L’attaquant originaire du Danmark est sorti de sa coquille lors de la dernière saison avec les Winterhawks de Portland. Entre 2016 et 2018, Blichfeld a enregistré 114 points en 109 parties. Il a explosé offensivement en 2018-2019 alors qu’il a marqué le même nombre de points en seulement 68 parties, entre autres en jouant à l’aile de Cody Glass, espoir des Golden Knights.  À son âge et à sa stature, il est attendu qu’il domine la ligue junior dans laquelle il évoluait. Il doit maintenant transposer sa progression dans la Ligue Américaine. 

8. Josef Korenar – G – 21 ans – Signé comme joueur autonome en 2018

Le gardien de buts tchèque est le meilleur espoir devant les buts pour les Sharks, de loin. À sa première année professionnelle, Korenar a partagé la tâche de garder les filets avec Antoine Bibeau et est pressenti pour s’accaparer du boulot à temps plein dès cette année. Considérant que la situation dans les filets n’est pas optimale à San José avec les performances en montagnes russes de Martin Jones et d’Aaron Dell, l’avenir de Korenar dans l’organisation pourrait être intéressant s’il arrive à progresser avec les Barracudas. 

9. Dillon Hamaliuk – AG – 18 ans – Repêché en 2019 (2/55)

Dillon Hamaliuk est un grand ailier gauche qui pourrait éventuellement faire sa niche dans la LNH comme ailier de puissance sur un troisième trio, par exemple. Hamaliuk s’est blessé après 31 matchs l’an dernier et n’a malheureusement pas pu jouer davantage lors de son année de repêchage durant laquelle il a obtenu 26 points en 31 matchs. Son gabarit devrait lui permettre de se distinguer dans les ligues mineures, alors qu’il évolue cette année avec les Rockets de Kelowna dans la WHL. Sa progression face à des joueurs plus jeunes et plus petits que lui dictera le rôle qu’il pourra accaparer éventuellement dans la LNH.

10. Yegor Spiridonov – C – 18 ans – Repêché en 2019 (4/108)

Spiridonov est un projet à long terme pour les Sharks. Le joueur de centre est encore sous contrat dans la KHL pour deux ans.
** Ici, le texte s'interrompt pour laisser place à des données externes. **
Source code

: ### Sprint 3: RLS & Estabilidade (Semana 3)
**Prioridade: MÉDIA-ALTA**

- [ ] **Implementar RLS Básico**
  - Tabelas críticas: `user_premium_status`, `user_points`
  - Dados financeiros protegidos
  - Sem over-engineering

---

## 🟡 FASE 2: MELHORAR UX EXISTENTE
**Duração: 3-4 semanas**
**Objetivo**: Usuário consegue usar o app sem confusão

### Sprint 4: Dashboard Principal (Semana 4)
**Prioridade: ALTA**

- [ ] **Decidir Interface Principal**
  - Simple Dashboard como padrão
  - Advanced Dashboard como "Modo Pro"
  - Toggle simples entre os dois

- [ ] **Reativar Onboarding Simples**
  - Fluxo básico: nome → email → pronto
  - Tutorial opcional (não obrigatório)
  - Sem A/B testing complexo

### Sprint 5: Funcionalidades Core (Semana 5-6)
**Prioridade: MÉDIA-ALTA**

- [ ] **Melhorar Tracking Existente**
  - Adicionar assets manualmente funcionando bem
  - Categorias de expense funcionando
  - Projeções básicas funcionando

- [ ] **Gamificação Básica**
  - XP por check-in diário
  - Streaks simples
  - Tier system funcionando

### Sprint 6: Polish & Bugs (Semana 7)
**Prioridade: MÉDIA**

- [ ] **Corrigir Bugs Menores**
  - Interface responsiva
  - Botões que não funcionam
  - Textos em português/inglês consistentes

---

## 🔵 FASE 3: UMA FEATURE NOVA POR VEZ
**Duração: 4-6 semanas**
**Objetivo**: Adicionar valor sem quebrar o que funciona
La qualité première de Spiridonov est sa polyvalence, lui qui est capable de se servir de son bon gabarit pour jouer de façon insistante sur toute la surface glacée, tant à l’attaque qu’en repli.  Il garde son jeu simple et efficace, deux façons de jouer bien appréciées dans la LNH. 

Les Sharks de San José ont encore le luxe d’avoir des jeunes joueurs dans leur noyau comme Timo Meier et Tomas Hertl, mais ils se devront de les entourer avec davantage de joueurs compétitifs. Les meilleurs espoirs du groupe sont notables et pourraient connaître un bel avenir, mais comparativement à d’autres équipes de la ligue, le groupe composant le futur des Sharks n’est pas impressionnante du tout. En attendant, la Coupe Stanley demeure prenable à très court terme.